▶ Activity
Reproduce the article on the Vienna protest camp word for word, from "This scene aptly" down to "are also sympathisers.".

Pro-Palestine protest camp in Vienna remains intact despite harsh criticism


The Austrian Newspaper “Kurier” reports about the Vienna University’s Pro Palestine protest cammp: ‘Boo-hoo’, shouts a man loudly as he walks quickly past the pro-Palestine protest camp in Vienna’s Old General Hospital. Meanwhile, the young mother Marina is standing with her baby in a pram next to the protesters. She has baked biscuits and brought them drinks. ‘I want to support this. Only today you can read in all the newspapers how difficult it is for the people in the Gaza Strip at the moment,’ Marina tells KURIER.

This scene aptly describes how the protest camp at the University of Vienna is being received by the public – alongside critics, there are also sympathisers.

On Monday evening, after a pro-Palestine demonstration in Votivpark, around 100 demonstrators decided to set up a protest camp in the Old General Hospital. This was modelled on protests at universities in the USA and some European cities such as Berlin and Amsterdam.
According to their own statements, the protesters are mostly students and all in their 20s. They are demanding that universities should cut all ties with companies that contribute to the war in Palestine. The protest camp in Vienna was not registered with the police. The police was therefore immediately on the scene on Monday – but so far no adminstrative action was taken by the police due to some legal hurrdels.
In order to be able to clear the camp, the University of Vienna must give its consent to the police. The university is speaking out clearly against the protest. ‘Anti-Semitism and the trivialisation of terror have no place at the University of Vienna. Universities offer a critical forum for objective discussions, including on controversial topics. In a statement on the Universit’s website a strong condemnation against the one-sided representations, intolerance, racism and anti-Semitism,’ was posted. However, the right of assembly takes precedence over the owner’s wishes.

The right of assembly is not only extremely well protected by the constitution, it is also very well protected compared to other fundamental rights which remember us the numerous corona demos despite the strict lockdowns.

In this specific case, the grounds of the University of Vienna are a publicly accessible space, and as the demonstrators are not committing any direct criminal offences, the right of assembly de facto supersedes all other rights. According to the police, the camp is currently under constant observation. ‘There is no reason at tpresent to disperse the assembly, as neither criminal behaviour, nor public safety or the public good has been endangered,’ says police spokesperson Markus Dittrich. Criminal offences would be, for example, the display of prohibited symbols or the chanting of certain slogans.

▶ Dataset entries
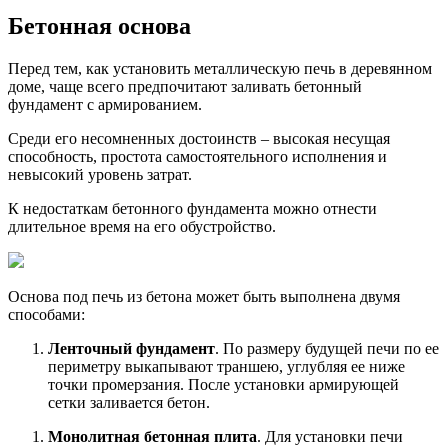
Бетонная основа
Перед тем, как установить металлическую печь в деревянном
доме, чаще всего предпочитают заливать бетонный
фундамент с армированием.
Среди его несомненных достоинств – высокая несущая
способность, простота самостоятельного исполнения и
невысокий уровень затрат.
К недостаткам бетонного фундамента можно отнести
длительное время на его обустройство.
Основа под печь из бетона может быть выполнена двумя
способами:
Ленточный фундамент
. По размеру будущей печи по ее
периметру выкапывают траншею, углубляя ее ниже
точки промерзания. После установки армирующей
сетки заливается бетон.
Монолитная бетонная плита
. Для установки печи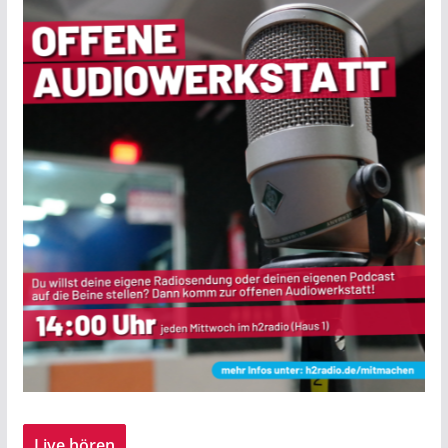
Live hören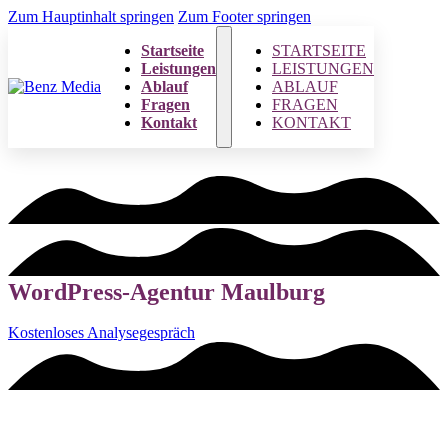
Zum Hauptinhalt springen
Zum Footer springen
Startseite
STARTSEITE
Leistungen
LEISTUNGEN
Ablauf
ABLAUF
Fragen
FRAGEN
Kontakt
KONTAKT
WordPress-Agentur Maulburg
Kostenloses Analysegespräch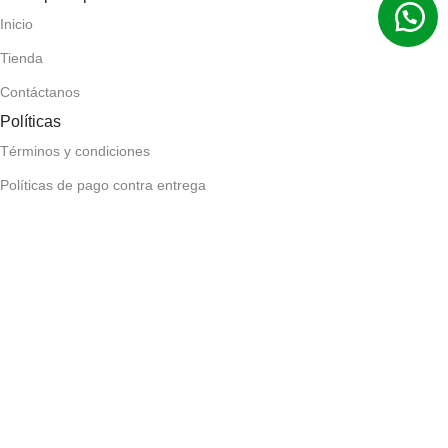
Inicio
Tienda
Contáctanos
Políticas
Términos y condiciones
Políticas de pago contra entrega
Políticas de devolución y reembolso
Políticas de privacidad
Políticas de envío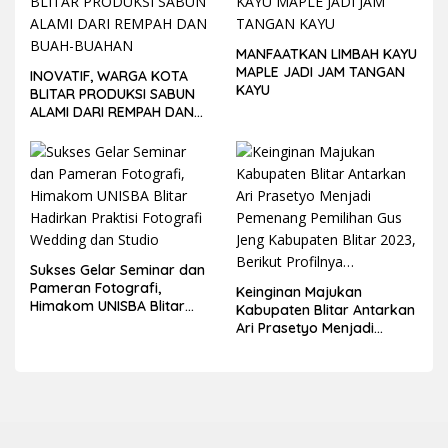
MANFAATKAN LIMBAH KAYU
MAPLE JADI JAM TANGAN
INOVATIF, WARGA KOTA
KAYU
BLITAR PRODUKSI SABUN
ALAMI DARI REMPAH DAN
BUAH-BUAHAN
Sukses Gelar Seminar dan
Pameran Fotografi,
Keinginan Majukan
Himakom UNISBA Blitar
Kabupaten Blitar Antarkan
Hadirkan Praktisi Fotografi
Ari Prasetyo Menjadi
Wedding dan Studio
Pemenang Pemilihan Gus
Jeng Kabupaten Blitar
2023, Berikut Profilnya…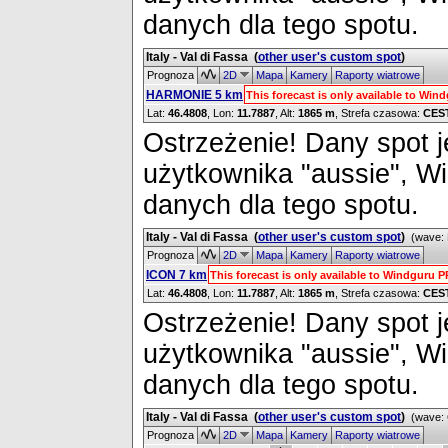
danych dla tego spotu.
Italy - Val di Fassa
(
other user's custom spot
)
Prognoza
2D
Mapa
Kamery
Raporty wiatrowe
HARMONIE 5 km
This forecast is only available to Wi
Lat:
46.4808
, Lon:
11.7887
,
Alt:
1865 m
, Strefa czasowa:
CES
Ostrzeżenie! Dany spot je
użytkownika "aussie", W
danych dla tego spotu.
Italy - Val di Fassa
(
other user's custom spot
)
(wave: 
Prognoza
2D
Mapa
Kamery
Raporty wiatrowe
ICON 7 km
This forecast is only available to Windguru 
Lat:
46.4808
, Lon:
11.7887
,
Alt:
1865 m
, Strefa czasowa:
CES
Ostrzeżenie! Dany spot je
użytkownika "aussie", W
danych dla tego spotu.
Italy - Val di Fassa
(
other user's custom spot
)
(wave: 
Prognoza
2D
Mapa
Kamery
Raporty wiatrowe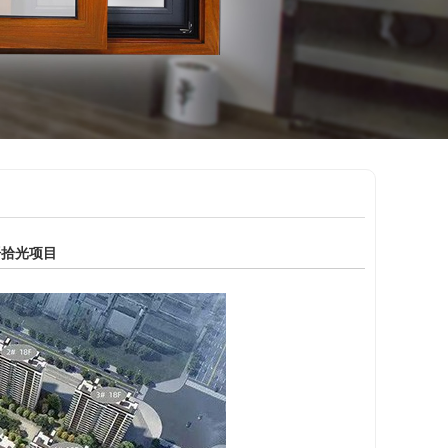
语拾光项目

▶ Written response
This scene aptly describes how the protest camp at the University of Vienna is being received by the public – alongside critics, there are also sympathisers.